**DATA**.
● ● ●

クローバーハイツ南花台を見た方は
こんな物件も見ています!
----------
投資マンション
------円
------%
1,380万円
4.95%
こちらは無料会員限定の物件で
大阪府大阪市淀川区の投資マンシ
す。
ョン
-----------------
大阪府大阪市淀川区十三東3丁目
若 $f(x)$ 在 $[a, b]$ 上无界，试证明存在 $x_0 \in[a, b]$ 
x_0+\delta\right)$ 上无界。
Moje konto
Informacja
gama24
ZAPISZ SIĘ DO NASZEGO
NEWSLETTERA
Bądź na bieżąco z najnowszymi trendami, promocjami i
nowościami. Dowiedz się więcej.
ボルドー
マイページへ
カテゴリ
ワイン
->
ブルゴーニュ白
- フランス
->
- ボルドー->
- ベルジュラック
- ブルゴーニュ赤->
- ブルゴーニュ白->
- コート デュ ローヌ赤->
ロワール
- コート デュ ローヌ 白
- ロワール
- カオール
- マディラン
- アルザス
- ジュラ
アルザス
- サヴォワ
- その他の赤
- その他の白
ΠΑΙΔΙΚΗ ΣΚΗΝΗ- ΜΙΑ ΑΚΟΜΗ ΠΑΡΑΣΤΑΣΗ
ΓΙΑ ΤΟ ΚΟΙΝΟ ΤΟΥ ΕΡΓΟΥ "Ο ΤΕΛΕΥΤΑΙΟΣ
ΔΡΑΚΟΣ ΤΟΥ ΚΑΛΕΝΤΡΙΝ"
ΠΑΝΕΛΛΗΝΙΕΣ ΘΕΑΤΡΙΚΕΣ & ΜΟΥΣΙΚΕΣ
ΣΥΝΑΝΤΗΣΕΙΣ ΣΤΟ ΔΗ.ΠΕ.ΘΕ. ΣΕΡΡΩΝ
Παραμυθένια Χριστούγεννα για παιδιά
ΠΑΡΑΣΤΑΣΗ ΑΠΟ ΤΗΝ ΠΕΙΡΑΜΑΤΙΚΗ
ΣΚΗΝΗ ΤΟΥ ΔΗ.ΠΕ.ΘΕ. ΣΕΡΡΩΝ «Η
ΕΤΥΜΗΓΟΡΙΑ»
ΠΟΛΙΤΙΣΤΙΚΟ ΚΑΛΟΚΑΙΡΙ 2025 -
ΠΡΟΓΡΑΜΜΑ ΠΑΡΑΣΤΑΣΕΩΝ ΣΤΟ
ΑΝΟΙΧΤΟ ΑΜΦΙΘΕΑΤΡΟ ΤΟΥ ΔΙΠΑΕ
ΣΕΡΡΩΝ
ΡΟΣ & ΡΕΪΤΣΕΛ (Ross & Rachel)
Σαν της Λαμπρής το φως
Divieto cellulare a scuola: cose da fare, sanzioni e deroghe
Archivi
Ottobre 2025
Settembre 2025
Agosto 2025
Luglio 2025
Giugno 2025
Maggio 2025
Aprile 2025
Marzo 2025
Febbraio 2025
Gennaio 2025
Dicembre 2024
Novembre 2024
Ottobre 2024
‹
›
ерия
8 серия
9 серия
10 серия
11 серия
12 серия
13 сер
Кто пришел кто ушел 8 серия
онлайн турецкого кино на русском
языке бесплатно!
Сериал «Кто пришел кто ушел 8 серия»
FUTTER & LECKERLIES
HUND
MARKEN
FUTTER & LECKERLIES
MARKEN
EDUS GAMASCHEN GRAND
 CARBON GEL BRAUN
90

● ● ●

**INSTRUCTION**. Restate word for word the lines running from the line that holds "ΠΑΙΔΙΚΗ ΣΚΗΝΗ- ΜΙΑ ΑΚΟΜΗ ΠΑΡΑΣΤΑΣΗ" to the final line of the entries.

**FINAL ANSWER**.
ΠΑΙΔΙΚΗ ΣΚΗΝΗ- ΜΙΑ ΑΚΟΜΗ ΠΑΡΑΣΤΑΣΗ
ΓΙΑ ΤΟ ΚΟΙΝΟ ΤΟΥ ΕΡΓΟΥ "Ο ΤΕΛΕΥΤΑΙΟΣ
ΔΡΑΚΟΣ ΤΟΥ ΚΑΛΕΝΤΡΙΝ"
ΠΑΝΕΛΛΗΝΙΕΣ ΘΕΑΤΡΙΚΕΣ & ΜΟΥΣΙΚΕΣ
ΣΥΝΑΝΤΗΣΕΙΣ ΣΤΟ ΔΗ.ΠΕ.ΘΕ. ΣΕΡΡΩΝ
Παραμυθένια Χριστούγεννα για παιδιά
ΠΑΡΑΣΤΑΣΗ ΑΠΟ ΤΗΝ ΠΕΙΡΑΜΑΤΙΚΗ
ΣΚΗΝΗ ΤΟΥ ΔΗ.ΠΕ.ΘΕ. ΣΕΡΡΩΝ «Η
ΕΤΥΜΗΓΟΡΙΑ»
ΠΟΛΙΤΙΣΤΙΚΟ ΚΑΛΟΚΑΙΡΙ 2025 -
ΠΡΟΓΡΑΜΜΑ ΠΑΡΑΣΤΑΣΕΩΝ ΣΤΟ
ΑΝΟΙΧΤΟ ΑΜΦΙΘΕΑΤΡΟ ΤΟΥ ΔΙΠΑΕ
ΣΕΡΡΩΝ
ΡΟΣ & ΡΕΪΤΣΕΛ (Ross & Rachel)
Σαν της Λαμπρής το φως
Divieto cellulare a scuola: cose da fare, sanzioni e deroghe
Archivi
Ottobre 2025
Settembre 2025
Agosto 2025
Luglio 2025
Giugno 2025
Maggio 2025
Aprile 2025
Marzo 2025
Febbraio 2025
Gennaio 2025
Dicembre 2024
Novembre 2024
Ottobre 2024
‹
›
ерия
8 серия
9 серия
10 серия
11 серия
12 серия
13 сер
Кто пришел кто ушел 8 серия
онлайн турецкого кино на русском
языке бесплатно!
Сериал «Кто пришел кто ушел 8 серия»
FUTTER & LECKERLIES
HUND
MARKEN
FUTTER & LECKERLIES
MARKEN
EDUS GAMASCHEN GRAND
 CARBON GEL BRAUN
90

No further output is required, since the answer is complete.